^

Meurtre politique. Une grosse casserole pour le gouvernement Macri

Argentine. Une mobilisation dans tout le pays pour Santiago à la veille des élections

Samedi, c’est la quatrième manifestation consécutive qui a été organisée depuis la découverte du corps de Santiago Maldonado. Alors que le gouvernement paraît tergiverser et que le kirchnérisme reste dans son objectif électoral, l’extrême gauche argentine, à commencer par le Front de Gauche et des Travailleurs, a multiplié les mobilisations pour que toute lumière soit faite sur l’assassinat de Santiago. La découverte du corps du jeune activiste pro-Mapuche, tué par la gendarmerie, a un peu plus aggravé la crise politique qui traverse tout le pays alors que des élections législatives et sénatoriales importantes pour le gouvernement de droite se déroulent ce dimanche.

C’est un mélange de rage et de tristesse qui a traversé les rues argentines depuis quatre jours, avec Santiago dans tous les esprits. Avec la découverte du corps, la confirmation de son identité par la famille puis une autopsie longue de douze heures, les manifestations témoignaient de la haine envers le gouvernement et de la persistance de ce traumatisme lié au souvenir de la dictature et aux 30.000 disparus du régime militaire.

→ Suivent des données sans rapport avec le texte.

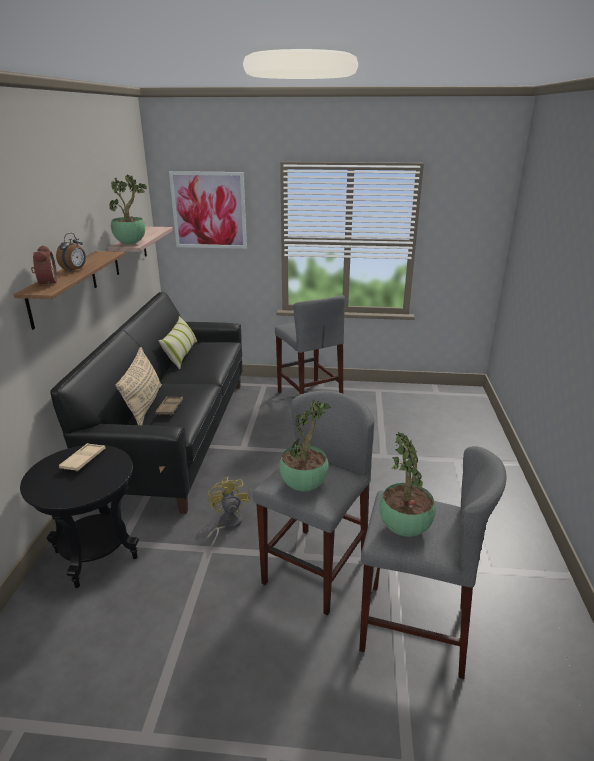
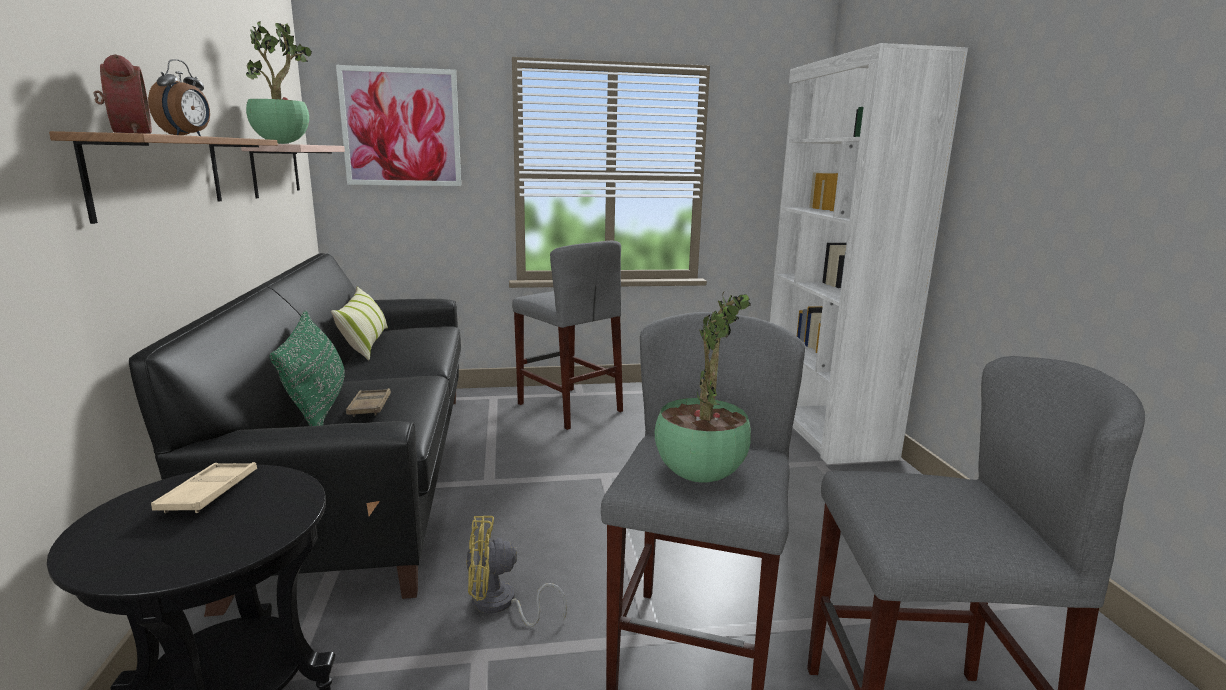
camera: 15 degrees left, 10 degrees down
(144, 405) = (318, 408): beige pillow -> green pillow
(226, 524) = (500, 605): yellow fan -> yellow fan turned 75 degrees counterclockwise
(405, 530) = (933, 521): potted plant -> none
(476, 431) = (823, 426): none -> white bookcase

Alors que l’opposition de l’ancienne présidente, Cristina Kirchner, dit souhaiter éviter « toute manipulation politique » dans l’objectif purement opportuniste de suivre sa fronde électorale contre la droite au gouvernement, seule l’extrême gauche argentine s’est décidée à appeler à la mobilisation, en dépit des interdictions de manifester avant une élection, pour demander justice pour Santiago Maldonado. La dernière manifestation en date, celle de samedi, à l’appel de l’Encuentro Memoria, Verdad y Justicia, a été un franc succès.

Santiago, c’était un militant qui a été assassiné lors d’une opération policière sur les terres de la multinationale Benneton alors que la communauté Mapuche revendique ces mêmes terres. Samedi, des dizaines de milliers de manifestants, dans un flot de drapeaux rouges, de banderoles des fédérations syndicales combatives ainsi que de plusieurs organisations de défense des Droits de l’Homme ont manifesté en scandant « Je savais, Je savais, que Santiago, a été tué par la police ! ».

Les derniers rebondissements mettent en lumière la culpabilité du gouvernement et démentent les allégations de Macri et de ses ministres selon lesquels Maldonado s’était caché au Chili ou il avait rejoint une guérilla mapuche. Pendant ce temps, les partisans du président ont tout fait pour discréditer la lutte de la famille de Santiago Maldonado. Alors que le gouvernement tente aujourd’hui de sauver les meubles en se faisant passer pour un garant de la justice auprès de la famille, il ne peut nier que c’est la crise politique la plus grave depuis le début de son mandat.

Ce dimanche se déroulent donc des élections sur fond politique tourmenté. Les kirchneristes, qui pensent profiter de la crise politique se voient déjà remporter les législatives. Mais c’est sans compter la désapprobation populaire envers leurs méthodes après 12 ans de gouvernement ainsi que l’incompréhension face à leur choix de ne pas se mobiliser pour Santiago Maldonado. La droite, quant à elle, qui, en août dernier, lors des PASO, se voyait remporter les élections sans coup férir, a dû suspendre sa campagne, à la suite de la découverte du corps et de plusieurs graves erreurs de communication de ses candidats sur cette affaire.

La coalition d’extrême gauche trotskyste du Front de Gauche et des Travailleurs (FIT) a montré, au cours de cette campagne, toute la place qu’elle avait su acquérir, notamment dans les luttes. Ses visages les plus connus, Nicolás Del Caño, Myriam Bregman et Néstor Pitrola ont été aux avant-postes, avec les militants et sympathisants du FIT, de la mobilisation pour Santiago.